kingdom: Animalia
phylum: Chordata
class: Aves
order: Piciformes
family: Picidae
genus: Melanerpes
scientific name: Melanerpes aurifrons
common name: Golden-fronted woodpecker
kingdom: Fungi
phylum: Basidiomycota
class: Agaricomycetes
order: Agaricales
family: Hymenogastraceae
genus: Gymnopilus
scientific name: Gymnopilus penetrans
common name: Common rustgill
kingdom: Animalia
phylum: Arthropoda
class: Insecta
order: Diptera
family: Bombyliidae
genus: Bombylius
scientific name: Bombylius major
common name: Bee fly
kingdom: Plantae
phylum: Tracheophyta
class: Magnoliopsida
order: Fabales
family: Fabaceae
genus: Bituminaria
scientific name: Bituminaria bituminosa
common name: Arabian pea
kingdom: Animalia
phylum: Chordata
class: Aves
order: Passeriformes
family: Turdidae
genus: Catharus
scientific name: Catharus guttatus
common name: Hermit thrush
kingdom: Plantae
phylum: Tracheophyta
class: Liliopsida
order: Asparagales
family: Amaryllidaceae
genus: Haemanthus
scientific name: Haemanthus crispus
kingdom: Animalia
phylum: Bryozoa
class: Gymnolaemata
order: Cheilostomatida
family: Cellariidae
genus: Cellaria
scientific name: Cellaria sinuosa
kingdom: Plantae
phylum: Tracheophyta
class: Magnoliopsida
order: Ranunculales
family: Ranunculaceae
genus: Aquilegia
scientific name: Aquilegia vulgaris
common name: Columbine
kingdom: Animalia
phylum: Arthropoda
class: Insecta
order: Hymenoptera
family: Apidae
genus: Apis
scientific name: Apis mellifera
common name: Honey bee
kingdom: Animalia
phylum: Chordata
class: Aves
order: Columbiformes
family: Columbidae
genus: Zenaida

• • • • • • •

■ **Set task**: Lay out every line of the data above as a Markdown table with two columns, Row and Line, where Row holds a running number. Leave out any blank lines.

■ **Final result**:
| Row | Line |
|---|---|
| 1 | kingdom: Animalia |
| 2 | phylum: Chordata |
| 3 | class: Aves |
| 4 | order: Piciformes |
| 5 | family: Picidae |
| 6 | genus: Melanerpes |
| 7 | scientific name: Melanerpes aurifrons |
| 8 | common name: Golden-fronted woodpecker |
| 9 | kingdom: Fungi |
| 10 | phylum: Basidiomycota |
| 11 | class: Agaricomycetes |
| 12 | order: Agaricales |
| 13 | family: Hymenogastraceae |
| 14 | genus: Gymnopilus |
| 15 | scientific name: Gymnopilus penetrans |
| 16 | common name: Common rustgill |
| 17 | kingdom: Animalia |
| 18 | phylum: Arthropoda |
| 19 | class: Insecta |
| 20 | order: Diptera |
| 21 | family: Bombyliidae |
| 22 | genus: Bombylius |
| 23 | scientific name: Bombylius major |
| 24 | common name: Bee fly |
| 25 | kingdom: Plantae |
| 26 | phylum: Tracheophyta |
| 27 | class: Magnoliopsida |
| 28 | order: Fabales |
| 29 | family: Fabaceae |
| 30 | genus: Bituminaria |
| 31 | scientific name: Bituminaria bituminosa |
| 32 | common name: Arabian pea |
| 33 | kingdom: Animalia |
| 34 | phylum: Chordata |
| 35 | class: Aves |
| 36 | order: Passeriformes |
| 37 | family: Turdidae |
| 38 | genus: Catharus |
| 39 | scientific name: Catharus guttatus |
| 40 | common name: Hermit thrush |
| 41 | kingdom: Plantae |
| 42 | phylum: Tracheophyta |
| 43 | class: Liliopsida |
| 44 | order: Asparagales |
| 45 | family: Amaryllidaceae |
| 46 | genus: Haemanthus |
| 47 | scientific name: Haemanthus crispus |
| 48 | kingdom: Animalia |
| 49 | phylum: Bryozoa |
| 50 | class: Gymnolaemata |
| 51 | order: Cheilostomatida |
| 52 | family: Cellariidae |
| 53 | genus: Cellaria |
| 54 | scientific name: Cellaria sinuosa |
| 55 | kingdom: Plantae |
| 56 | phylum: Tracheophyta |
| 57 | class: Magnoliopsida |
| 58 | order: Ranunculales |
| 59 | family: Ranunculaceae |
| 60 | genus: Aquilegia |
| 61 | scientific name: Aquilegia vulgaris |
| 62 | common name: Columbine |
| 63 | kingdom: Animalia |
| 64 | phylum: Arthropoda |
| 65 | class: Insecta |
| 66 | order: Hymenoptera |
| 67 | family: Apidae |
| 68 | genus: Apis |
| 69 | scientific name: Apis mellifera |
| 70 | common name: Honey bee |
| 71 | kingdom: Animalia |
| 72 | phylum: Chordata |
| 73 | class: Aves |
| 74 | order: Columbiformes |
| 75 | family: Columbidae |
| 76 | genus: Zenaida |